§ EXERCISE DATA:
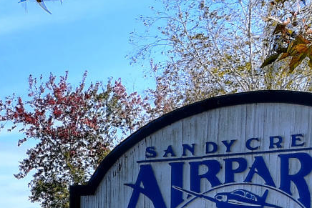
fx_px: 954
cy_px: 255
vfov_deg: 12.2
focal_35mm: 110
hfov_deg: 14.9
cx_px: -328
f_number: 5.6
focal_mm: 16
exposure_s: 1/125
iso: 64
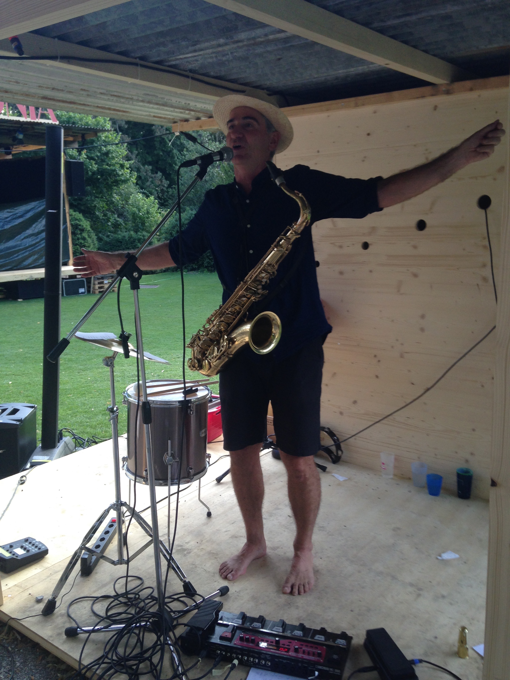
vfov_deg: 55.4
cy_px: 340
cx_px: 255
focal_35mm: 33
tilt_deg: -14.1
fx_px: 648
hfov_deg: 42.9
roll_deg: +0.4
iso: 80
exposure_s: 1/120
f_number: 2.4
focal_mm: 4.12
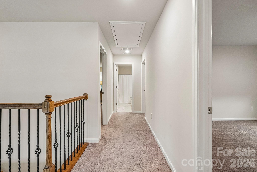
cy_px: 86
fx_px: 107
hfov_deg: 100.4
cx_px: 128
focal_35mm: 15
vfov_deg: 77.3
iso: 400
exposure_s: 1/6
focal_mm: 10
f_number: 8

...

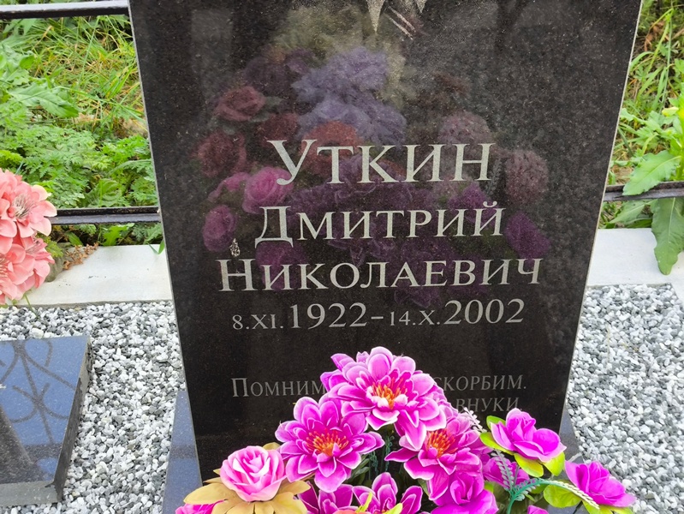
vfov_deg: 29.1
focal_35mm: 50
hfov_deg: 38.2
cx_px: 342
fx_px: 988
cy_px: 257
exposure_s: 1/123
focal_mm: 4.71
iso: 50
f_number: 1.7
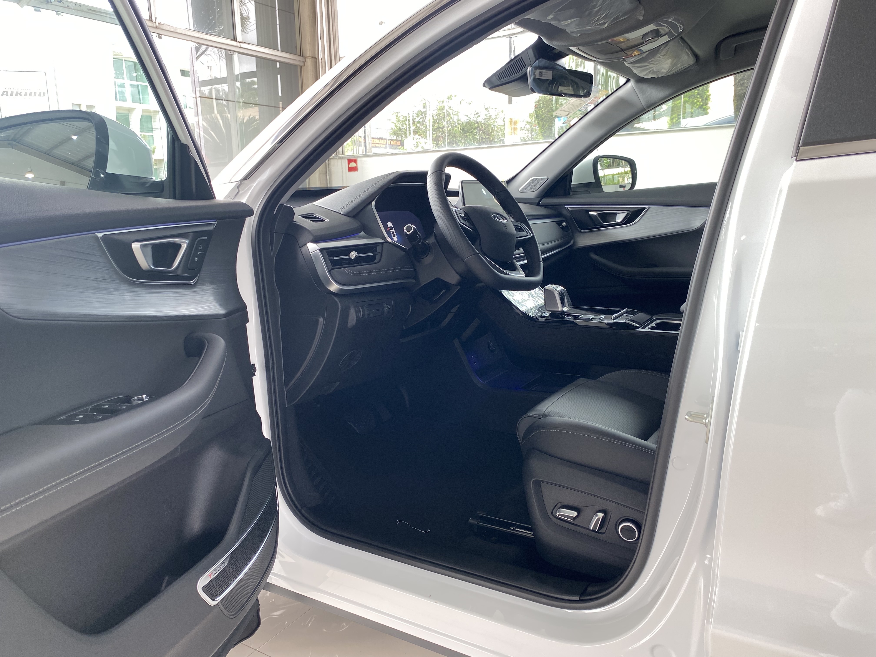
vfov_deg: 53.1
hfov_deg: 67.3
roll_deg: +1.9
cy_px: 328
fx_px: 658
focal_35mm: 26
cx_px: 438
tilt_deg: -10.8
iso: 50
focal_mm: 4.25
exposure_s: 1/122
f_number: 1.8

§ WHAT IS BEING ASKED: Your answer should consist of the lines above between those holding "focal_mm: 4.71" and "f_number: 1.8", inclusive, reproduced word for word and without pictures.

§ ANSWER BOX:
focal_mm: 4.71
iso: 50
f_number: 1.7
vfov_deg: 53.1
hfov_deg: 67.3
roll_deg: +1.9
cy_px: 328
fx_px: 658
focal_35mm: 26
cx_px: 438
tilt_deg: -10.8
iso: 50
focal_mm: 4.25
exposure_s: 1/122
f_number: 1.8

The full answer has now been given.